(What to work on): How many lines in the records below contain the word "middle"? State only that number.

(Data for processing):
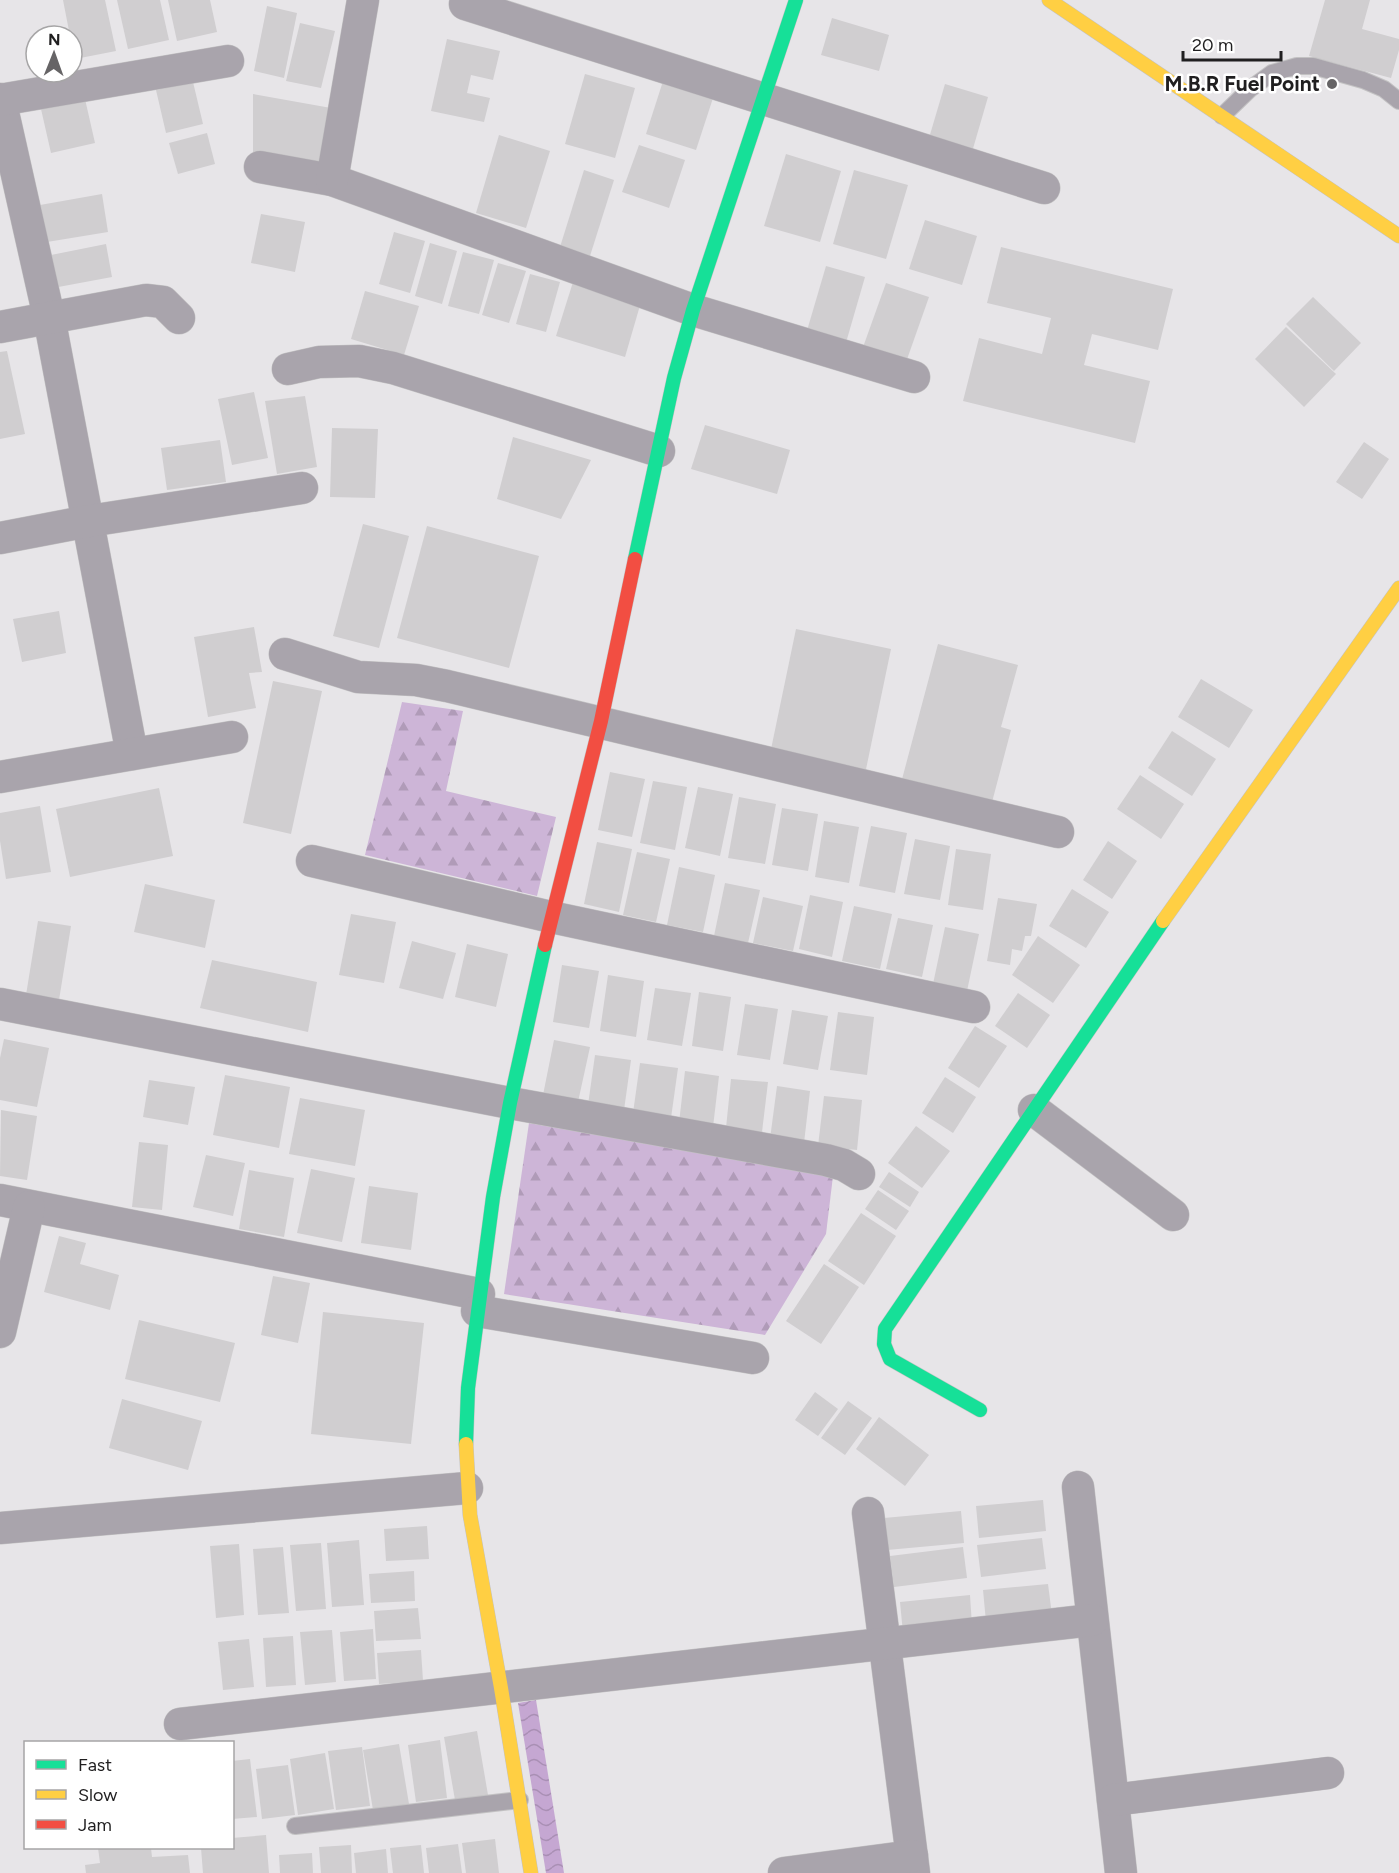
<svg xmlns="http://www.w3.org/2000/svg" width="1399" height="1873" viewBox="0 0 1399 1873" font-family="Figtree,sans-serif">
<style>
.forest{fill:url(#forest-firs)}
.water{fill:url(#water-waves)}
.building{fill:#d0ced0}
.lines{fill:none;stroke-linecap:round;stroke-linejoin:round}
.lane-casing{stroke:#c3c2c3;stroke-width:18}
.street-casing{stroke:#c3c2c3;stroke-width:33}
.fast-casing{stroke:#c3c2c3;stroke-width:15}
.slow-casing{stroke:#c3c2c3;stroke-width:15}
.jam-casing{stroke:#c3c2c3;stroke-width:15}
.lane{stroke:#a9a4ac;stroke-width:16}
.street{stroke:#a9a4ac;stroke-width:32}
.fast{stroke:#16e098;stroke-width:14}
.slow{stroke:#ffcf43;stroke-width:14}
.jam{stroke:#f24e42;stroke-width:14}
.poi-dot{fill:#666466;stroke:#fff;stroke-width:2}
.labels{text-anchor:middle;stroke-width:5;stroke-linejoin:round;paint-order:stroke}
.poi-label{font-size:21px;font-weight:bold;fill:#201f20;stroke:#fff;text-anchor:end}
</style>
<defs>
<pattern id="forest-firs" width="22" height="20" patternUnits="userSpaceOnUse" patternTransform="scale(1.5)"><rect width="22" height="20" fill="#cdb5d7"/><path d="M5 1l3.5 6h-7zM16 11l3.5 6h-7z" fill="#b09bb8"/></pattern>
<pattern id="water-waves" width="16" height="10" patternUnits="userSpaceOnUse" patternTransform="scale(1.5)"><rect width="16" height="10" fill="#c5a7d2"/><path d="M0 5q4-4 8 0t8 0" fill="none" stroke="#a98fb4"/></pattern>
</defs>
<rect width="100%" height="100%" fill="#e7e5e8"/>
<g class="forest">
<polygon points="402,702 463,711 446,791 556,817 537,896 365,855"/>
<polygon points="529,1123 833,1176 826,1234 765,1335 504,1294"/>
</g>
<polygon class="water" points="536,1700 564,1873 546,1873 518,1703"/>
<g class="building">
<polygon points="63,0 105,0 116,51 75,59 72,36 70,36"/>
<polygon points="117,0 160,0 169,40 128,49"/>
<polygon points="168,0 210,0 217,32 177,41"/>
<polygon points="1325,0 1370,0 1362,29 1399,39 1399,50 1391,78 1309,56"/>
<polygon points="267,6 297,13 284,78 254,71"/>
<polygon points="832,18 889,35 879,71 821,55"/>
<polygon points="300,23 335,31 321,88 286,81"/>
<polygon points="447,39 500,51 493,80 471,75 467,93 490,98 484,122 431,111"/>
<polygon points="585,74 635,88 615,158 565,144"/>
<polygon points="664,78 714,95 696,150 646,134"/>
<polygon points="193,82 203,124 166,133 156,90"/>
<polygon points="945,84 988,97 972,152 929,138"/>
<polygon points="253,94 331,108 317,169 253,157"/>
<polygon points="85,99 95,143 51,153 41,109"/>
<polygon points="207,133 215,164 178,174 169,143"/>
<polygon points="499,135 550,151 526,228 476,213"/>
<polygon points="639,145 685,160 669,208 622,192"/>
<polygon points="786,154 841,171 820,242 764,226"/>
<polygon points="584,170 614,180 590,256 560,247"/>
<polygon points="854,170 908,185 886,259 833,244"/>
<polygon points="102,194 108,232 47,242 40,205"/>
<polygon points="261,214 305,222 295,272 251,263"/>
<polygon points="925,220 977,236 962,285 909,269"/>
<polygon points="394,232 425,241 410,293 379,284"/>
<polygon points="430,243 457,251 442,304 415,296"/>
<polygon points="106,244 112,277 53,288 46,256"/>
<polygon points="1001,247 1173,289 1158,350 1092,334 1084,365 1150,381 1135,443 963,401 979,338 1042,354 1051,318 987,303"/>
<polygon points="463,252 494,260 479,314 448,306"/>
<polygon points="498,263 526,271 509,323 482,315"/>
<polygon points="826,266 865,277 845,346 806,334"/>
<polygon points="530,274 560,282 546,332 516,324"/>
<polygon points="573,282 641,302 625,357 556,336"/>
<polygon points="886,283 929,297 905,365 862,350"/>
<polygon points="365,291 419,306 404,355 351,339"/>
<polygon points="1313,297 1361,343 1334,371 1286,324"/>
<polygon points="1286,327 1336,374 1304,407 1255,359"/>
<polygon points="7,351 25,434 0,439 0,352"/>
<polygon points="254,392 268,458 232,465 218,399"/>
<polygon points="305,396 317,467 277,474 265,401"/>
<polygon points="705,425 790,450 777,494 691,469"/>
<polygon points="332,428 378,429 375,498 330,497"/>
<polygon points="513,437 591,460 561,519 497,499"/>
<polygon points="220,440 226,482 167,490 161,448"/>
<polygon points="1364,442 1389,459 1362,499 1336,482"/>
<polygon points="363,524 409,536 379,648 333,636"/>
<polygon points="427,526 539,556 509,668 397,638"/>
<polygon points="59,611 66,653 22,662 13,619"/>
<polygon points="254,627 262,672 249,673 256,708 208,717 194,637"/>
<polygon points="796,629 891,649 865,774 770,754"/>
<polygon points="938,644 1018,665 1001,727 1011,730 991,806 901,783"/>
<polygon points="1201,679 1253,710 1229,748 1178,717"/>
<polygon points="273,681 322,691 291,834 243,823"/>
<polygon points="1172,731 1216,759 1192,796 1148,768"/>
<polygon points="610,772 645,779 632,837 598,830"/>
<polygon points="1140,775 1184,804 1161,839 1117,809"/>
<polygon points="653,781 687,787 675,850 640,843"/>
<polygon points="698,787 733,794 720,856 685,848"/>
<polygon points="159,788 173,856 70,877 56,809"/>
<polygon points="739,797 776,804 765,864 728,858"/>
<polygon points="40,806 51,872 6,879 0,841 0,813"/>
<polygon points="782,808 818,814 808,871 772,865"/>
<polygon points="824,821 859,827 849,883 815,877"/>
<polygon points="871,826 907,833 895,893 859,886"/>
<polygon points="915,839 950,846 940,900 904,894"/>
<polygon points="1108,841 1137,861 1112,899 1083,880"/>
<polygon points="597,842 632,849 619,912 584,904"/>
<polygon points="956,849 991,854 983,910 948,905"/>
<polygon points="637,852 670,859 656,922 623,915"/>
<polygon points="679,867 715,875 703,932 667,925"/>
<polygon points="725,883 760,890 748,943 714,936"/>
<polygon points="145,884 215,900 205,948 134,932"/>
<polygon points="1072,889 1109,912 1086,948 1049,926"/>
<polygon points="810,895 843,902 832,957 799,949"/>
<polygon points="763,897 803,906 793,951 753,943"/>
<polygon points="998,898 1037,904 1031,936 1025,936 1022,951 1012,949 1010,965 987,961"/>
<polygon points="854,906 892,914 880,969 842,961"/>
<polygon points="351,914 396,922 384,983 339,975"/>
<polygon points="898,918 933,925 922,977 886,969"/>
<polygon points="38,921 71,926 59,1000 26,995"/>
<polygon points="945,927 979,934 967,991 933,984"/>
<polygon points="1038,936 1080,965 1053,1003 1012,975"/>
<polygon points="412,941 456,953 443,999 399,988"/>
<polygon points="467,944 508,954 496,1007 455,997"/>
<polygon points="212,960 317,982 308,1032 200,1008"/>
<polygon points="562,965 599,971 589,1028 553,1022"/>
<polygon points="608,975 644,981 636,1037 600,1031"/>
<polygon points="655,988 691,993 682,1046 647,1040"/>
<polygon points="699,992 731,997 723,1051 692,1046"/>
<polygon points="1018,993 1050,1015 1027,1048 995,1026"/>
<polygon points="745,1004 778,1009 770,1060 737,1055"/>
<polygon points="792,1010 828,1016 818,1070 783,1064"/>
<polygon points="838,1012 874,1017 867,1075 830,1070"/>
<polygon points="975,1026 1007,1046 979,1088 948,1068"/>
<polygon points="4,1039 49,1048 37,1107 0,1100 0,1058"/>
<polygon points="554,1040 590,1047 578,1102 543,1095"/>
<polygon points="595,1055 631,1060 624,1110 588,1105"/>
<polygon points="640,1063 678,1068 671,1118 633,1113"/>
<polygon points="685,1071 719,1076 713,1127 679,1123"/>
<polygon points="225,1075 290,1087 279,1148 213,1135"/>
<polygon points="945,1077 976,1097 953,1133 922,1113"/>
<polygon points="731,1079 768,1082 762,1132 726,1128"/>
<polygon points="149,1080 195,1087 188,1125 143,1117"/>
<polygon points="777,1086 810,1091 804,1143 770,1139"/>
<polygon points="824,1096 862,1100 857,1150 818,1146"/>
<polygon points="300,1098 365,1110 355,1166 289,1154"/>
<polygon points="1,1110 37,1116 27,1180 0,1176"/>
<polygon points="916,1126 950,1151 922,1188 888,1163"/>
<polygon points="139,1142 168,1145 162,1210 132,1207"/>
<polygon points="206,1155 245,1163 233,1216 193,1207"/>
<polygon points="311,1169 355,1178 342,1242 297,1233"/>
<polygon points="249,1170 294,1178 284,1237 239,1229"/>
<polygon points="889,1172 919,1192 910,1207 879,1187"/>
<polygon points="369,1186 418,1193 411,1250 361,1243"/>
<polygon points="878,1190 909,1211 896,1230 865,1209"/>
<polygon points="861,1213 896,1236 864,1285 828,1261"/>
<polygon points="59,1236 86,1243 80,1264 119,1275 110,1310 44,1292"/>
<polygon points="824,1264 859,1287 821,1344 786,1321"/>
<polygon points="273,1276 310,1283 298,1343 261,1335"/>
<polygon points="323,1312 424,1323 411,1444 311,1434"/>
<polygon points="139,1320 235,1343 220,1402 125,1379"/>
<polygon points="815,1392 838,1409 818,1436 795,1420"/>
<polygon points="122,1399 202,1421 188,1470 109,1448"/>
<polygon points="848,1401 872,1418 845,1455 821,1438"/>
<polygon points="879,1417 929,1455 905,1486 856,1449"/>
<polygon points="1043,1500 1046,1531 979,1538 976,1506"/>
<polygon points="961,1511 964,1543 887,1550 884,1518"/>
<polygon points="427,1526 429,1559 386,1561 384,1529"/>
<polygon points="1042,1538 1046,1569 981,1577 977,1545"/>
<polygon points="359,1540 364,1605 332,1607 327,1543"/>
<polygon points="321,1543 326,1609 296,1611 290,1545"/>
<polygon points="239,1544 244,1615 216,1618 210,1546"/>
<polygon points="283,1547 289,1613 258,1615 253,1549"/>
<polygon points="963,1547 967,1578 894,1587 890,1556"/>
<polygon points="414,1571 415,1601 371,1603 369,1574"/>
<polygon points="1048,1584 1052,1615 986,1622 983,1590"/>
<polygon points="970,1595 972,1626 903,1633 900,1602"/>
<polygon points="418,1608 421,1639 376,1641 374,1611"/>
<polygon points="373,1629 376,1679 344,1681 340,1632"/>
<polygon points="332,1630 336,1682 305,1685 300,1632"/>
<polygon points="293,1636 296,1685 266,1687 263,1638"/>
<polygon points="249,1639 254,1687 223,1690 218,1642"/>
<polygon points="421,1650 423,1681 379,1684 377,1653"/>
<polygon points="477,1731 488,1795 455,1800 444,1737"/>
<polygon points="440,1740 447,1798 416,1802 408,1745"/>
<polygon points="399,1744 409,1804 373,1810 363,1750"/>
<polygon points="362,1747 370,1806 336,1810 328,1751"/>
<polygon points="325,1753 334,1809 298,1815 290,1759"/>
<polygon points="250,1759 257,1817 232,1819 232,1761"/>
<polygon points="288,1765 295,1815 262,1819 256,1769"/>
<polygon points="266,1835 269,1873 203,1873 201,1848 232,1848 232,1838"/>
<polygon points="495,1839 499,1873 466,1873 462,1843"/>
<polygon points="458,1844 462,1873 429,1873 426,1848"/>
<polygon points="351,1845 352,1873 321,1873 319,1847"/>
<polygon points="421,1845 424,1873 393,1873 390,1848"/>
<polygon points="98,1848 151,1848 152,1857 188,1855 190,1873 86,1873 85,1865 100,1863"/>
<polygon points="386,1849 388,1873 356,1873 354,1853"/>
<polygon points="312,1853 313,1873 280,1873 279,1855"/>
</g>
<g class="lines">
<g class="lane-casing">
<g id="lane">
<polyline points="1222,116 1250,89 1272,73 1297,66 1313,66 1363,80 1384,89 1399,101"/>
<polyline points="295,1826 520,1800"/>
</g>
</g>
<g class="street-casing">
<g id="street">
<polyline points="465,4 1044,188"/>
<polyline points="0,99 49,317 132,754"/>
<polyline points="0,100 228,61"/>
<polyline points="260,167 332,180 693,310 914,377"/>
<polyline points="332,180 363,0"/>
<polyline points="0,327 146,300 163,302 179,318"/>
<polyline points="288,369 319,362 359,361 393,368 659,451"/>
<polyline points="0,538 89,521 302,488"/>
<polyline points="285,654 358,677 416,680 447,686 1058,832"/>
<polyline points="0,777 232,737"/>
<polyline points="312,861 551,917 974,1007"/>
<polyline points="0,1004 510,1103 826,1160 844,1165 859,1174"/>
<polyline points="1034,1110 1173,1215"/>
<polyline points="0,1200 479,1294"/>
<polyline points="477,1311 753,1358"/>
<polyline points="0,1332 29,1207"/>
<polyline points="1078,1487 1121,1873"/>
<polyline points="868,1513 914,1873"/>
<polyline points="0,1528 467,1488"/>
<polyline points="180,1724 1092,1620"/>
<polyline points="1113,1800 1328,1773"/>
<polyline points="784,1873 912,1856"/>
</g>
</g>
<g class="fast-casing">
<g id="fast">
<polyline points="635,559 674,378 693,310 796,0"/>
<polyline points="980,1410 890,1359 884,1344 885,1329 1163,921"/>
<polyline points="466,1444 468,1388 493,1197 510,1103 545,945"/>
</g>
</g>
<g class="slow-casing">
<g id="slow">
<polyline points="1049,0 1399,236"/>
<polyline points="1163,921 1399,588"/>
<polyline points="466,1444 470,1515 501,1688 531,1873"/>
</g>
</g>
<g class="jam-casing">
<polyline id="jam" points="545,945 601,721 635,559"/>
</g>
<use href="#lane" class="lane"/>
<use href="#street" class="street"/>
<use href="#fast" class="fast"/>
<use href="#slow" class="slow"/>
<use href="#jam" class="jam"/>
</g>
<circle class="poi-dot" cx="1332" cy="84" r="6"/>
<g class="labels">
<g class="poi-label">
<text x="1320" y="91">M.B.R Fuel Point</text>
</g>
</g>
<rect x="24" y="1741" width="210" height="108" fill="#ffffff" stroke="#a6a5a6" stroke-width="1.5"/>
<rect x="36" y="1760" width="30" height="9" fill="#16e098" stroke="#a6a5a6" stroke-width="1.5"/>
<text x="78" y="1771" font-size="18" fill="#201f20">Fast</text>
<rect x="36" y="1790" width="30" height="9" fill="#ffcf43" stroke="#a6a5a6" stroke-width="1.5"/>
<text x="78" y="1801" font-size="18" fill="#201f20">Slow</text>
<rect x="36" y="1820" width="30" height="9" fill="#f24e42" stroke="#a6a5a6" stroke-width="1.5"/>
<text x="78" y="1831" font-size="18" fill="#201f20">Jam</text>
<g transform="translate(54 54) rotate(1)"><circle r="28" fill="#ffffff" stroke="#a6a5a6" stroke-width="1.5"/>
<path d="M0-4.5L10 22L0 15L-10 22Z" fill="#666466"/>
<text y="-9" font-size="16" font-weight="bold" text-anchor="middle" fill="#201f20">N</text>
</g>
<path d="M1183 51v9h98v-9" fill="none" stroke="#201f20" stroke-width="3"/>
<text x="1192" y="51" font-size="18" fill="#201f20" stroke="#ffffff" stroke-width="4.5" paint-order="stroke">20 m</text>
</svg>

(Completed task): 2